**DATA:**
_ _ _ _ _

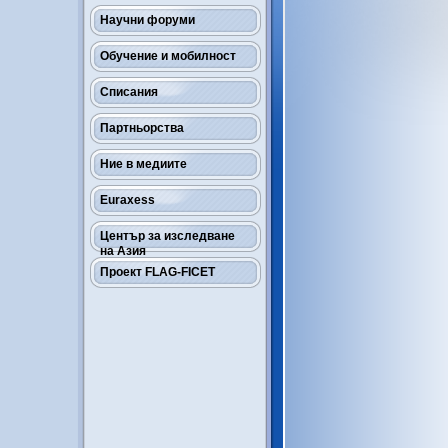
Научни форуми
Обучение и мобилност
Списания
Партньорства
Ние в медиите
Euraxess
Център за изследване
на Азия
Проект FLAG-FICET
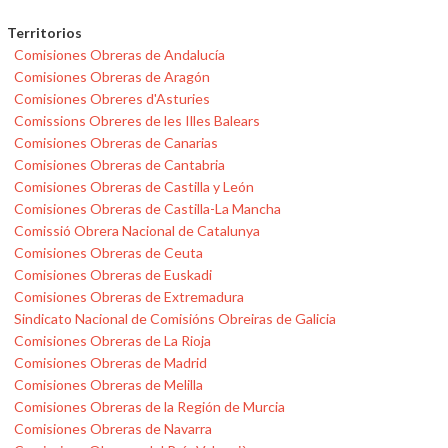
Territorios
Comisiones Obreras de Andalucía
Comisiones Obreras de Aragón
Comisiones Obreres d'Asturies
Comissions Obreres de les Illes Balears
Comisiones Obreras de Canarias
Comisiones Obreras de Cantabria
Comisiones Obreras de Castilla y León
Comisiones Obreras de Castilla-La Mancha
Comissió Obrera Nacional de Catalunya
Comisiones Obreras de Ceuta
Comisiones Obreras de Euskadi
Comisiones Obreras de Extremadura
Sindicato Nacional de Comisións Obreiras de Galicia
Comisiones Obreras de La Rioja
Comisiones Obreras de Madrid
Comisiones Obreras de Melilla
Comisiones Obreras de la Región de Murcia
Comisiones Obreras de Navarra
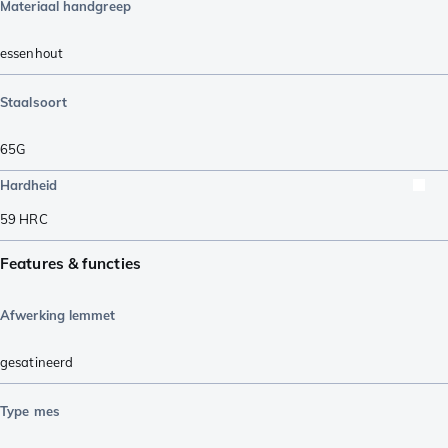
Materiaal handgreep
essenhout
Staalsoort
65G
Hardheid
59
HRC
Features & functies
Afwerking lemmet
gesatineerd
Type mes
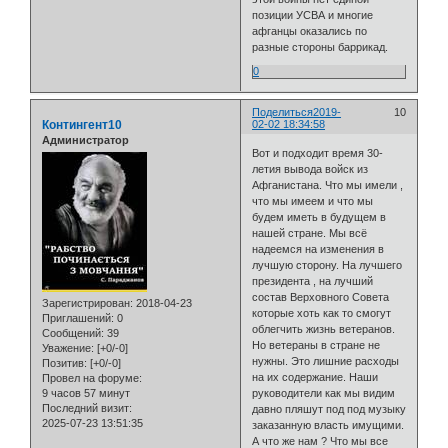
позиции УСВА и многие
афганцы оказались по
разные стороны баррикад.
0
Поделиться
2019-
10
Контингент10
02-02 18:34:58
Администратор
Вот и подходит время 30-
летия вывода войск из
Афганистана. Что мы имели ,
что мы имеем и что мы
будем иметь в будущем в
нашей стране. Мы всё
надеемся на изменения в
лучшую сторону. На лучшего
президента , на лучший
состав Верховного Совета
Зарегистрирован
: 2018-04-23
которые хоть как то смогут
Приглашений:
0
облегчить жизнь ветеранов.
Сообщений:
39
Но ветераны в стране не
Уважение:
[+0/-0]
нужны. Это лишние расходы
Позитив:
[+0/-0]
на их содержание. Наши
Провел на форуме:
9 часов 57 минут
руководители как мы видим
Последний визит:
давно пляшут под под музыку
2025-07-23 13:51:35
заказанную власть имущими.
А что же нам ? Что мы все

_ _ _ _ _

**EXERCISE GOAL:**
Substitute "CCOO" for every occurrence of "Comisiones Obreras" in the listing above and reproduce all of its lines with no other changes. Omit the pictures from the output.

**ANSWER SECTION:**
Научни форуми
Обучение и мобилност
Списания
Партньорства
Ние в медиите
Euraxess
Център за изследване
на Азия
Проект FLAG-FICET
Territorios
CCOO de Andalucía
CCOO de Aragón
Comisiones Obreres d'Asturies
Comissions Obreres de les Illes Balears
CCOO de Canarias
CCOO de Cantabria
CCOO de Castilla y León
CCOO de Castilla-La Mancha
Comissió Obrera Nacional de Catalunya
CCOO de Ceuta
CCOO de Euskadi
CCOO de Extremadura
Sindicato Nacional de Comisións Obreiras de Galicia
CCOO de La Rioja
CCOO de Madrid
CCOO de Melilla
CCOO de la Región de Murcia
CCOO de Navarra
Materiaal handgreep
essenhout
Staalsoort
65G
Hardheid
59
HRC
Features & functies
Afwerking lemmet
gesatineerd
Type mes
позиции УСВА и многие
афганцы оказались по
разные стороны баррикад.
0
Поделиться
2019-
10
Контингент10
02-02 18:34:58
Администратор
Вот и подходит время 30-
летия вывода войск из
Афганистана. Что мы имели ,
что мы имеем и что мы
будем иметь в будущем в
нашей стране. Мы всё
надеемся на изменения в
лучшую сторону. На лучшего
президента , на лучший
состав Верховного Совета
Зарегистрирован
: 2018-04-23
которые хоть как то смогут
Приглашений:
0
облегчить жизнь ветеранов.
Сообщений:
39
Но ветераны в стране не
Уважение:
[+0/-0]
нужны. Это лишние расходы
Позитив:
[+0/-0]
на их содержание. Наши
Провел на форуме:
9 часов 57 минут
руководители как мы видим
Последний визит:
давно пляшут под под музыку
2025-07-23 13:51:35
заказанную власть имущими.
А что же нам ? Что мы все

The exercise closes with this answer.